South Africa's Toyota Hilux AT vehicles (built by Toyota SA and converted by Arctic Trucks) have set some new world records in the harsh Antarctic climate.
The first record was already recorded late last year when the vehicles, as part of an expedition organised by the Kazakhstan National Geographic Society, crossed 2308km of the Antarctica High Plateau from Novolazarevskaya station (Novo) to the South Pole in 108 hours.
On the return journey this record, officially recognised by the Guinness Book of World Records, was unofficially bettered to only 3.5 days, at an average speed of 27.5km/h.
Using two Hilux AT44 6x6 and two Hilux AT44 4x4 vehicles, a team from Extreme World Races earlier this week set a new world record for the fastest time to reach the Pole.
They followed a route from the ice edge near McMurdo Sound on the southern side of Antarctica, across the Ross Ice Shelf and on to the Antarctic plateau to reach their destination.
Their journey started on 16 December and the Pole was reached on 18 December 2011 - only 47 hours (less than two days) later, of which only 17.5 hours was spent driving.

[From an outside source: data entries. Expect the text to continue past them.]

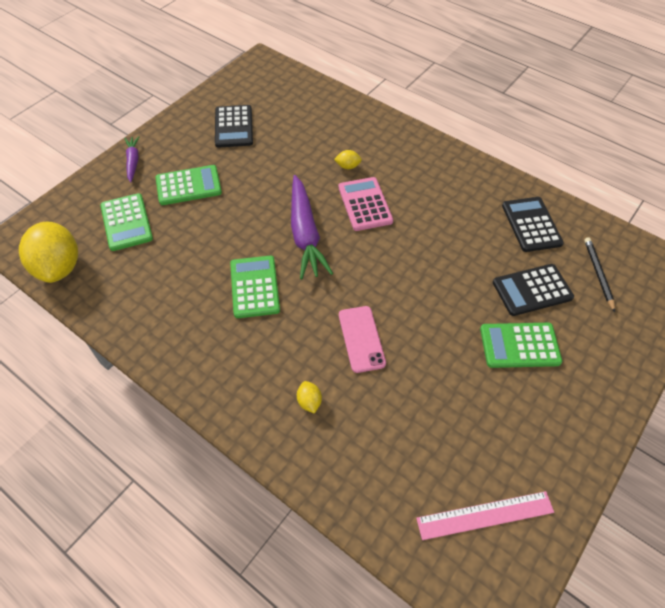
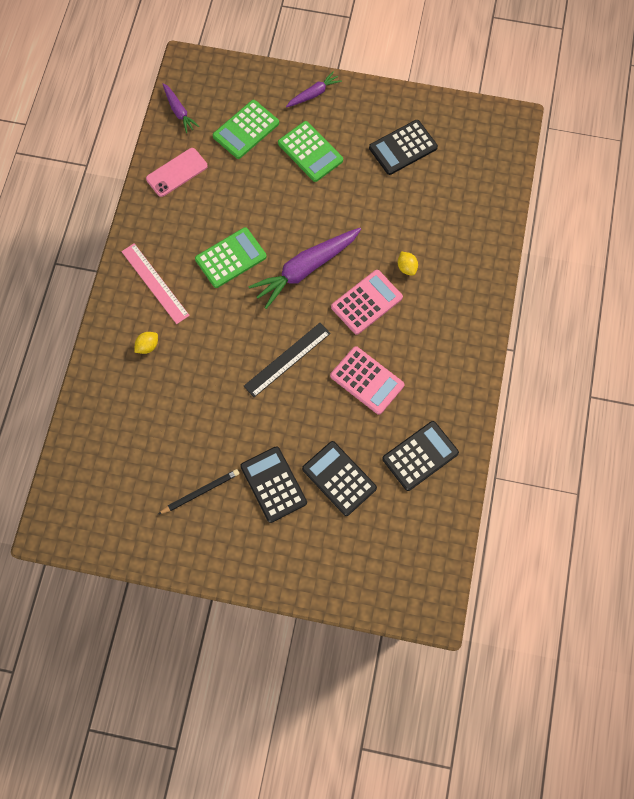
camera: 65 degrees right, 15 degrees up
yellow lemon [19,222,78,283] -> purple carrot [163,83,199,133]
pink phone [339,306,386,373] -> pink phone moved to [146,148,208,197]
pink ruler [416,491,554,540] -> pink ruler moved to [121,243,190,324]
green calculator [480,323,562,368] -> black calculator [240,446,307,523]
black pencil [584,237,615,312] -> black pencil moved to [158,469,240,514]
none -> black ruler [244,323,331,397]
none -> pink calculator [330,346,405,415]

This still unofficial record was set as part of a bigger expedition by the EWR team: To twice traverse the Antarctic continent from coast to coast. The first continental crossing was achieved on 14 December.
The team's second arrival at the South Pole (on 18 December) also meant they notched up another accolade - as the expedition that has driven the longest distance ever on Antarctica and also completed the longest traverse from coast to coast.
From Novo to McMurdo they covered almost 4500km and back to the South Pole another 1350km, a distance of 5850km (more than four times the distance between Johannesburg and Cape Town!) - in snow and ice, freezing conditions and white-outs.
The vehicles performed admirably in the dangerous conditions, negotiating crevasses “big enough to swallow all the cars”, as one team member succinctly put it, on the Ross Ice Shelf.
Another remarked that the Hilux vehicles can carry 3-4 tons of equipment “and still float over the surface”. A decision to only load the 6x6's to a maximum 2.5 tons “has saved hundreds of litres of fuel” and “the vehicles are performing better than ever”. “They are a God sent!” he exclaimed.